Retype the listing in full. Change nothing.
*** TASK INPUT ***
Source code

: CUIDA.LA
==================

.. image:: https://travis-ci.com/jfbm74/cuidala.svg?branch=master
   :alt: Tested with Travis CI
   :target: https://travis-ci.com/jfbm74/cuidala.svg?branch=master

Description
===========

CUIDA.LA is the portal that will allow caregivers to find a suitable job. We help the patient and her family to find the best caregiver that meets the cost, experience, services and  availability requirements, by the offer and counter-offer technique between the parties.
*** End of TASK INPUT ***
#### RESULT OF THE EXERCISE:
Source code

: CUIDA.LA
==================

.. image:: https://travis-ci.com/jfbm74/cuidala.svg?branch=master
   :alt: Tested with Travis CI
   :target: https://travis-ci.com/jfbm74/cuidala.svg?branch=master

Description
===========

CUIDA.LA is the portal that will allow caregivers to find a suitable job. We help the patient and her family to find the best caregiver that meets the cost, experience, services and  availability requirements, by the offer and counter-offer technique between the parties.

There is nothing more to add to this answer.